Talk to teachers? They'd rather not

23rd September 2005 at 01:00
Counsellors preferred for 'embarassing' problems. Nicola Porter reports

Most children would talk to their teacher about their personal problems if they were not so busy, research suggests.

A random sample of 1,500 pupils in 18 Welsh local authorities were quizzed over plans to introduce a national children's counselling service. Although they believed they could approach their teachers, many said they would rather talk to a person from outside school about more "embarrassing" issues.

Children's commissioner Peter Clarke recommended the introduction of a national independent counselling service for children in his landmark Clywch report, published last year. He believes the availability of independent counsellors will encourage bullied or abused children to seek help and talk to a trustworthy adult.

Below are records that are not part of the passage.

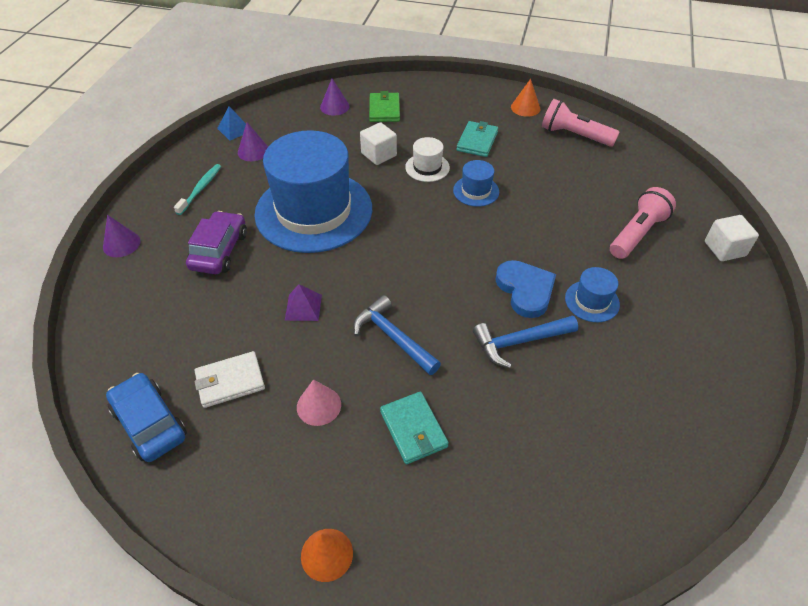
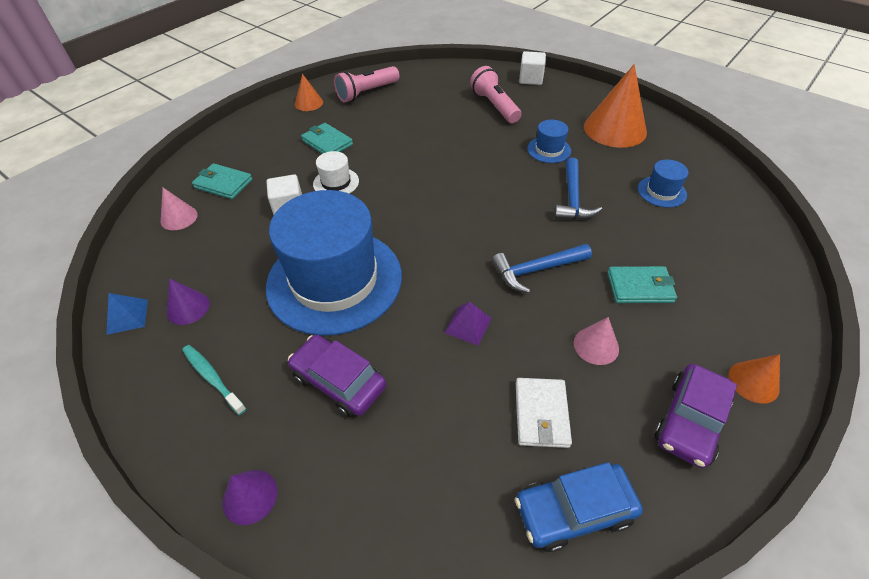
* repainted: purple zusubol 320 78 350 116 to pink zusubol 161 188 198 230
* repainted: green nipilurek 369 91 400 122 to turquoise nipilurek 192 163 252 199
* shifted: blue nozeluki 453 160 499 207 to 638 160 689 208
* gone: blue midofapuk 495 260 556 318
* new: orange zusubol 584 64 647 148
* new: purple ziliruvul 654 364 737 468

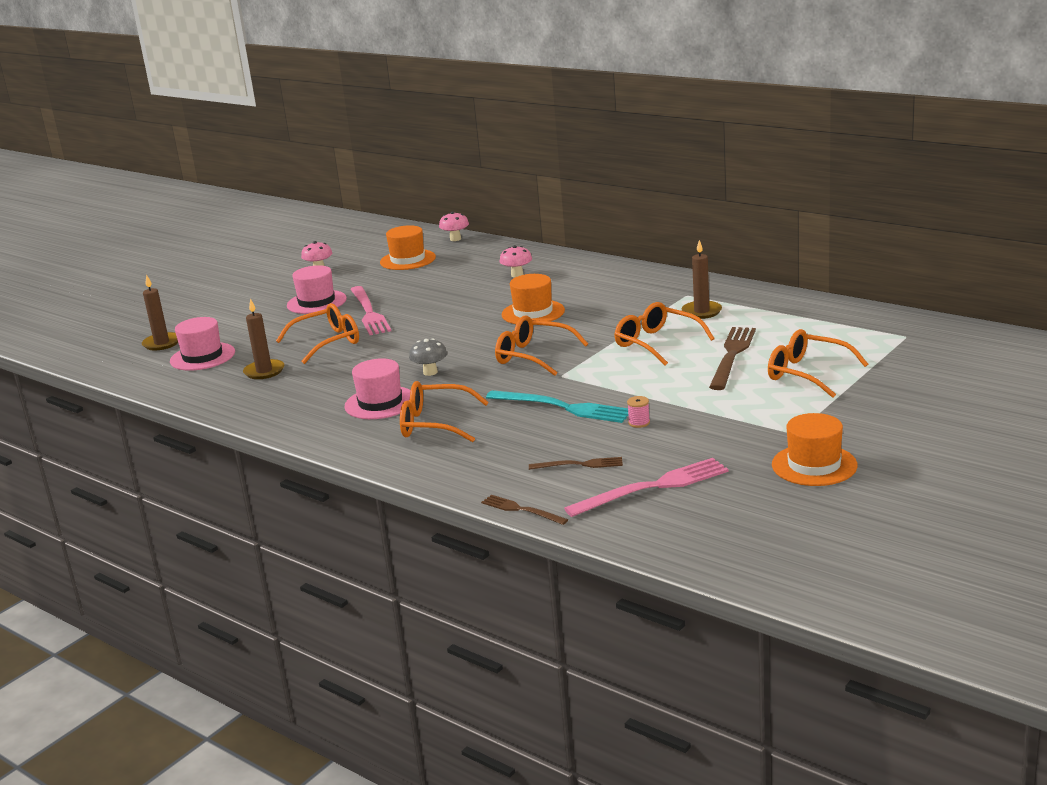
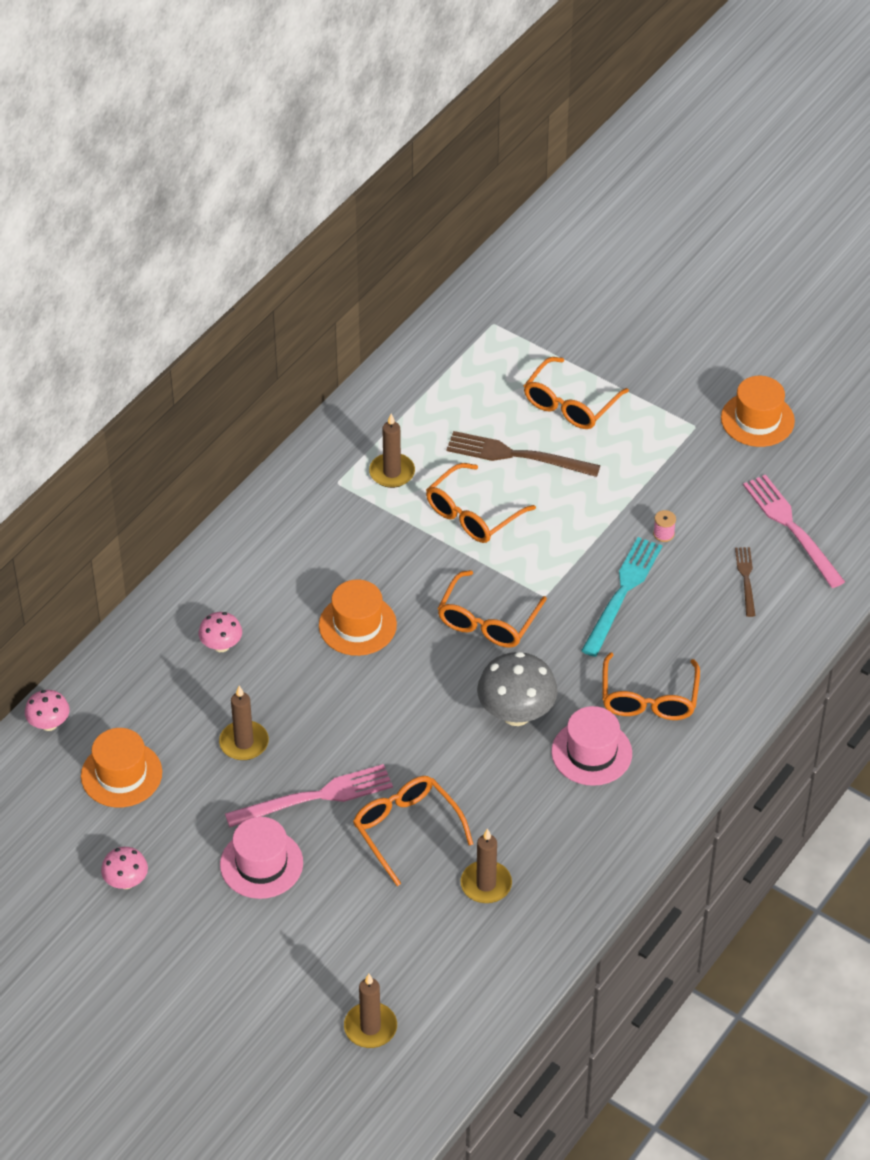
* gone: pink nozeluki 170 317 235 371
* scaled: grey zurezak 409 338 447 376 = 477 652 558 726 x1.79
* gone: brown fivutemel 481 495 568 525
* new: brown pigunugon 219 686 269 760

It follows his lengthy investigations into why sex abuse allegations made against drama teacher John Owen took so long to emerge. Mr Owen, a former teacher at Ysgol Gyfun Rhydfelen in Pontypridd, killed himself in 2001, days before facing accusations in court.

Mr Clarke has been critical of delays in implementing recommendations in his report, especially concerning child protection.

Children surveyed by Red Kite Consultancy for the Assembly government said they believed it would be a good idea to have a school counsellor, but they had reservations about one-to-one sessions.

Younger children in particular raised concerns about talking to a stranger.

Others said they felt everyone should be made to see a counsellor so those seeking help were not singled out. Jane Davidson, minister for education and lifelong learning, has pledged pound;200,000 to kick-start pilot schemes next year.

Assembly funding was also given to local authority-run children's and young people's partnerships to consult children on the handling of abuse complaints, support for those making complaints, and the provision of counselling services within education.

In her report to the Assembly's education and lifelong learning committee this week, Ms Davidson said further research would look at whether counselling should be school or community-based, how independent it should be and how much it will cost.